Je vous avouerais que même après tous ces cafés, je suis encore partagée quant au statut des Bond Girls. Ces femmes légendaires se situent dans une zone grise pour moi. Je les aime pour leur beauté, pour leur carrière — de l’espionne à la criminelle indépendante. J’aime qu’elles soient blondes, rousses, brunes, violettes. Je les admire pour être des personnages libres et émancipés.
En même temps, je les hais d’être aussi éphémères, de disparaître à chaque film, comme des personnages de seconde main desquels on peut se débarrasser sans mentionner pourquoi ni comment elles disparaissent soudainement à chaque épisode. J’exècre toutes les Bond Girls qui n’ont servi que d’eye-candy. Je les déteste dans leur homogénéité, dans leur abondance (une à trois filles par aventure), leur manque de diversité. Combien de fois avons-nous vu une femme de plus de 50 kilos dans le lit de l’agent 007? Le décompte est facile : zéro. J’abhorre leur statut de jouet sexuel.
Lueur d’espoir
On a néanmoins vu plus de retenue de la part des réalisateurs dans le dernier Skyfall. Une seule Bond Girl est rapidement éliminée. On laisse plus de place aux femmes de tête comme M et Moneypenny. La culture populaire entourant la gent féminine est peut-être à veille de changer. Quand on y pense, depuis Octopussy dans les années 1980, années qui ont suivi les grandes luttes féministes, certaines Bond Girsl se sont affranchies. N’est-ce pas une spécialiste de l’énergie nucléaire, Dre Christmas Jones, qui séduit le beau James dans The World Is Not Enough (1999)? La Bond Girl moderne saurait-elle troquer le blanc de son bikini pour le blanc d’un sarrau? Ça m’aura bien coûté six dollars quatre-vingt-dix-neuf plus taxes pour y penser.
Mes préférées :
#3 Solitaire – Live And Let Die
Simone Latrelle de son vrai nom, elle mène une vie libre et indépendante, bannissant les hommes de sa vie.
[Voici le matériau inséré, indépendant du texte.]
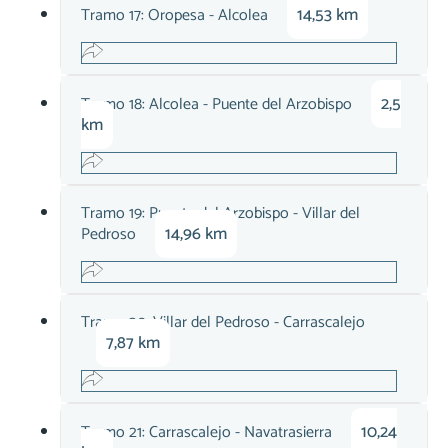
14,53 km
Tramo 17: Oropesa - Alcolea
2,5
Tramo 18: Alcolea - Puente del Arzobispo
km
Tramo 19: Puente del Arzobispo - Villar del
14,96 km
Pedroso
Tramo 20: Villar del Pedroso - Carrascalejo
7,87 km
10,24
Tramo 21: Carrascalejo - Navatrasierra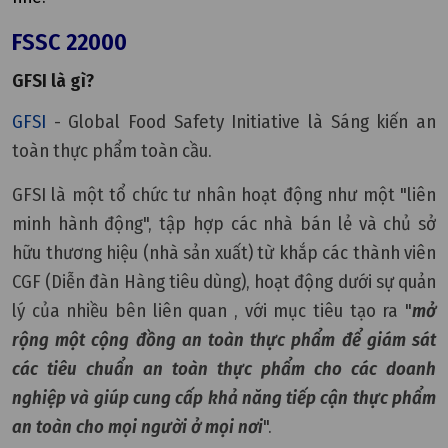
FSSC 22000
GFSI là gì?
GFSI
- Global Food Safety Initiative là Sáng kiến an
toàn thực phẩm toàn cầu.
GFSI là một tổ chức tư nhân hoạt động như một "liên
minh hành động", tập hợp các nhà bán lẻ và chủ sở
hữu thương hiệu (nhà sản xuất) từ khắp các thành viên
CGF (Diễn đàn Hàng tiêu dùng), hoạt động dưới sự quản
lý của nhiều bên liên quan , với mục tiêu tạo ra "
mở
rộng một cộng đồng an toàn thực phẩm để giám sát
các tiêu chuẩn an toàn thực phẩm cho các doanh
nghiệp và giúp cung cấp khả năng tiếp cận thực phẩm
an toàn cho mọi người ở mọi nơi
".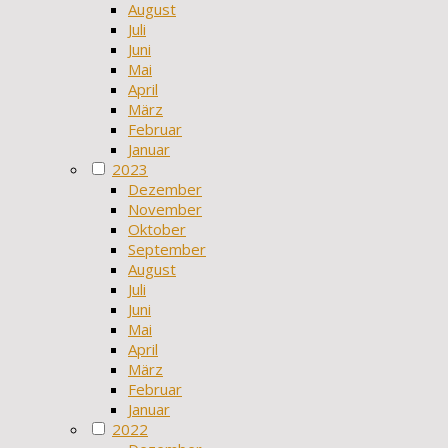
August
Juli
Juni
Mai
April
März
Februar
Januar
2023
Dezember
November
Oktober
September
August
Juli
Juni
Mai
April
März
Februar
Januar
2022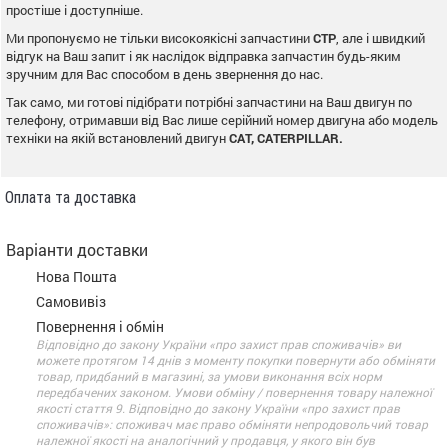
простіше і доступніше.
Ми пропонуємо не тільки високоякісні запчастини
CTP
, але і швидкий
відгук на Ваш запит і як наслідок відправка запчастин будь-яким
зручним для Вас способом в день звернення до нас.
Так само, ми готові підібрати потрібні запчастини на Ваш двигун по
телефону, отримавши від Вас лише серійний номер двигуна або модель
техніки на якій встановлений двигун
CAT, CATERPILLAR.
Оплата та доставка
Варіанти доставки
Нова Пошта
Самовивіз
Повернення і обмін
Відповідно до закону України «про захист прав споживачів» ви
можете протягом 14 днів з моменту покупки повернути або обміняти
товар, придбаний в магазині, за умови виконання всіх норм
передбачених законом. Умови обміну / повернення товару належної
якості стаття 9. Відповідно до закону України «про захист прав
споживачів»: споживач має право обміняти непродовольчий товар
належної якості на аналогічний у продавця, у якого він був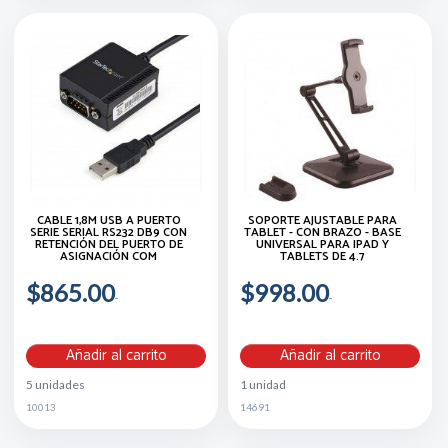
CABLE 1,8M USB A PUERTO
SOPORTE AJUSTABLE PARA
SERIE SERIAL RS232 DB9 CON
TABLET - CON BRAZO - BASE
RETENCIÓN DEL PUERTO DE
UNIVERSAL PARA IPAD Y
ASIGNACIÓN COM
TABLETS DE 4.7
$865.00
$998.00
Añadir al carrito
Añadir al carrito
5 unidades
1 unidad
10013
14691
C’est de là que vient le surnom Solitaire.
Le hic : elle s’éprend toutefois de James. «Être une femme libérée tu sais c’est pas si facile» disait Cookie Dingler.
#2 Tatiana Romanova – From Russia With Love
L’espionne du KGB est la seule à se marier avec 007. Elle réussit à faire jurer son amour «à la vie à la mort» à l’un des tombeurs les plus célèbres du cinéma… pas mal du tout!
Le hic : «À la vie, à la mort» n’aura pas été si long finalement. Elle meurt en route pour leur lune de miel.
#1 Vesper Lynd – Casino Royale
Son nom est une variation de « West Berlin », nom qui souligne sa loyauté envers les Soviétiques et donc son statut d’agent double. Comme si son nom et sa double vie n’étaient pas assez fascinants, Vesper convainc Bond de laisser le MI6 pour mener une vie normale à ses côtés. Elle est la deuxième, après Romanova (1963), à réussir cet exploit.
Le hic : elle meurt elle aussi. Heureusement pour elle, contrairement à plusieurs autres– mention spéciale à la dizaine de Bond Girls qui n’ont pas joué un rôle assez important pour qu’on leur attribut un nom – sa mort n’est pas complètement effacée de la mémoire collective, car on mentionne sa présence dans Quantum of Solace. Enfin, une Bond Girl disparue dont on se soucie!